WORK TO COMPLETE: Copy out the data below as written; omit any images.

RAW DATA:
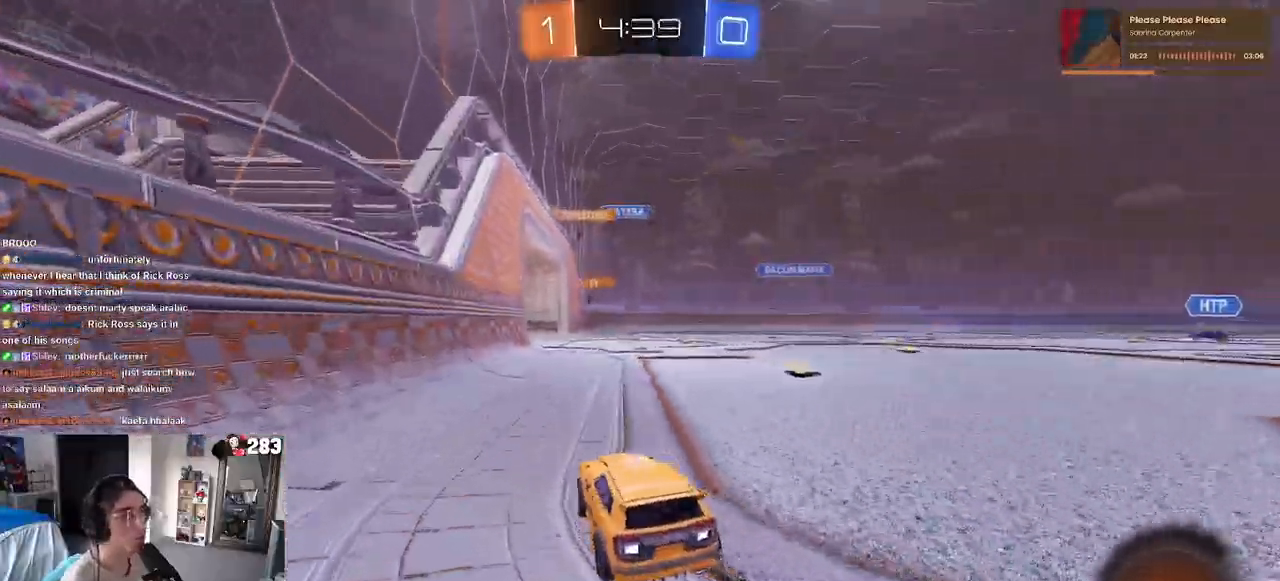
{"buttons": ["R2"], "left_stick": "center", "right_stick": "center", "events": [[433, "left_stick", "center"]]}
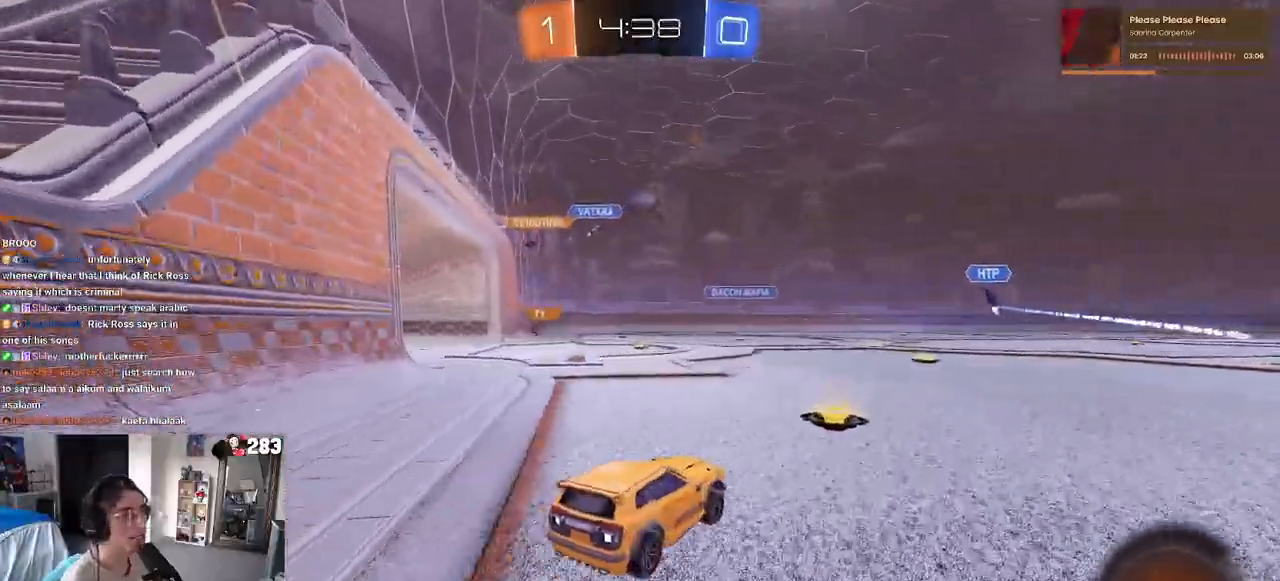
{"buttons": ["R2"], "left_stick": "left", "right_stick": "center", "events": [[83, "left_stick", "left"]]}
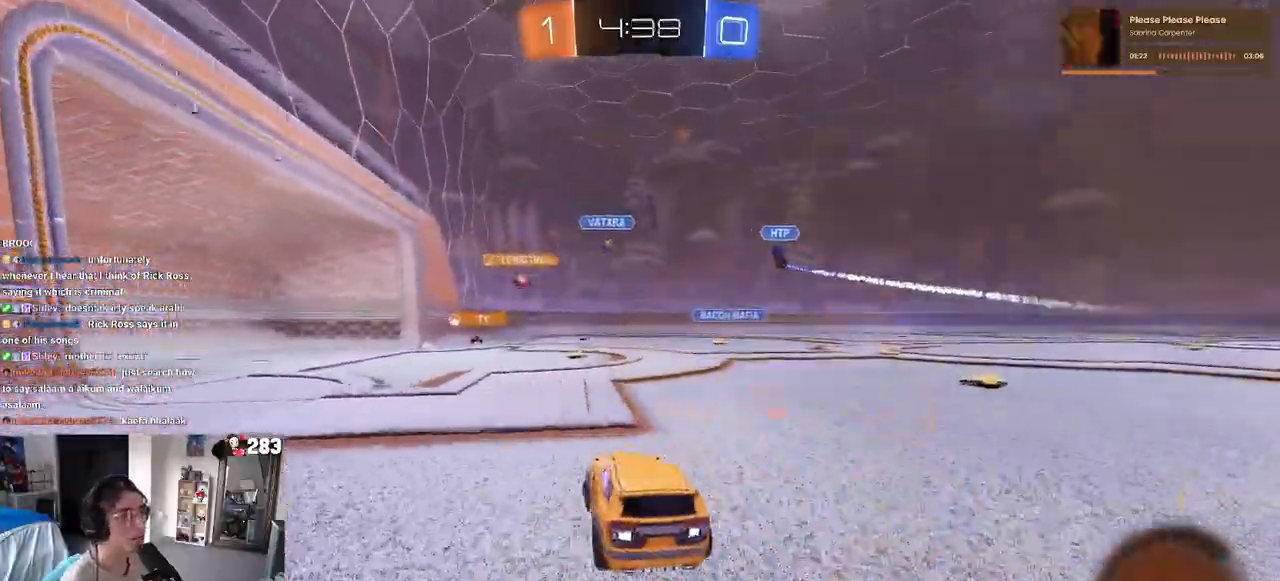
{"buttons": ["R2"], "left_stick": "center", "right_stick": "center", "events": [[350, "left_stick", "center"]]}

EXPECTED ANSWER:
{"buttons": ["R2"], "left_stick": "center", "right_stick": "center", "events": [[433, "left_stick", "center"]]}
{"buttons": ["R2"], "left_stick": "left", "right_stick": "center", "events": [[83, "left_stick", "left"]]}
{"buttons": ["R2"], "left_stick": "center", "right_stick": "center", "events": [[350, "left_stick", "center"]]}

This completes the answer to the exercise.